Testo fornito
※ ※ ※
Presentazione della Mostra “Simboli e alchimia” delle opere di Lucio del Pezzo

Presentazione della Mostra “Simboli e alchimia” delle opere di Lucio del Pezzo

Vi confesso che mi sono avvicinato alle opere di Del Pezzo con un atteggiamento particolarmente prudente, quasi reverenziale, sia per la fama e l’elevato valore artistico delle sue creazioni, sia perché i suoi quadri non concedono molto alla seduzione dell’immediatezza di uno sguardo figurativo. Non ammiccano al fruitore dell’opera (definirlo spettatore appare impropriamente distanziante). Eppure affascinano in modo arcano con una composizione simbolica che, con i suoi continui rimandi, non finisce mai di interrogarmi.
Fior fiore di critici hanno suggerito una lettura cauta, stratificata, aperta alla molteplicità dei piani espressivi e al possibile dirottamento improvviso di significato, ed io, che non sono un critico d’arte, devo utilizzare i miei strumenti ermeneutici in modo particolarmente critico. E’ già di per sé sempre un grosso rischio affidare ad uno psicoanalista la presentazione di un artista, o delle sue opere, perché in una chiave invero paleofreudiana l’arte, così come la filosofia e la religione, sono fenomeni “sospetti”, nient’altro che prodotti della sublimazione e rimozione degli impulsi.
E in verità questo si potrebbe adattare, anche se solo apparentemente, all’utilizzo che Del Pezzo fa di frammenti, a volte di oggetti dimenticati chissà dove e quando: un recupero di elementi che nell’assemblage diventano segni, significanti di un significato più profondo e non immediatamente accessibile, ma in realtà solo apparentemente nascosto, occultato.

La poliedrica esperienza di Roberto Rossini, che definire gallerista di successo, pubblicista e organizzatore di eventi artistici è ancora estremamente riduttivo, ha permesso di cogliere un aspetto essenziale della produzione artistica di Del Pezzo: quello alchemico, che è oggi il fulcro, il fil rouge di questa esposizione.

Ed io son qui per cercare di condividere con voi gli infiniti rimandi delle opere esposte proprio in questa chiave.
※ ※ ※
Elenco dei dati
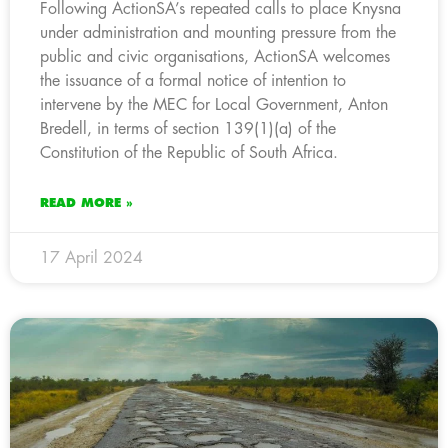
Following ActionSA’s repeated calls to place Knysna
under administration and mounting pressure from the
public and civic organisations, ActionSA welcomes
the issuance of a formal notice of intention to
intervene by the MEC for Local Government, Anton
Bredell, in terms of section 139(1)(a) of the
Constitution of the Republic of South Africa.
READ MORE »
17 April 2024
※ ※ ※
Esercizi da svolgere
1. Quali ruoli attribuisce a Roberto Rossini la presentazione della mostra? Elencali tutti.
2. Ricopia senza modifiche tutte le righe dell'elenco dei dati, omettendo le immagini.

Risposte agli esercizi
1. Gallerista di successo, pubblicista, organizzatore di eventi artistici.

2.
Following ActionSA’s repeated calls to place Knysna
under administration and mounting pressure from the
public and civic organisations, ActionSA welcomes
the issuance of a formal notice of intention to
intervene by the MEC for Local Government, Anton
Bredell, in terms of section 139(1)(a) of the
Constitution of the Republic of South Africa.
READ MORE »
17 April 2024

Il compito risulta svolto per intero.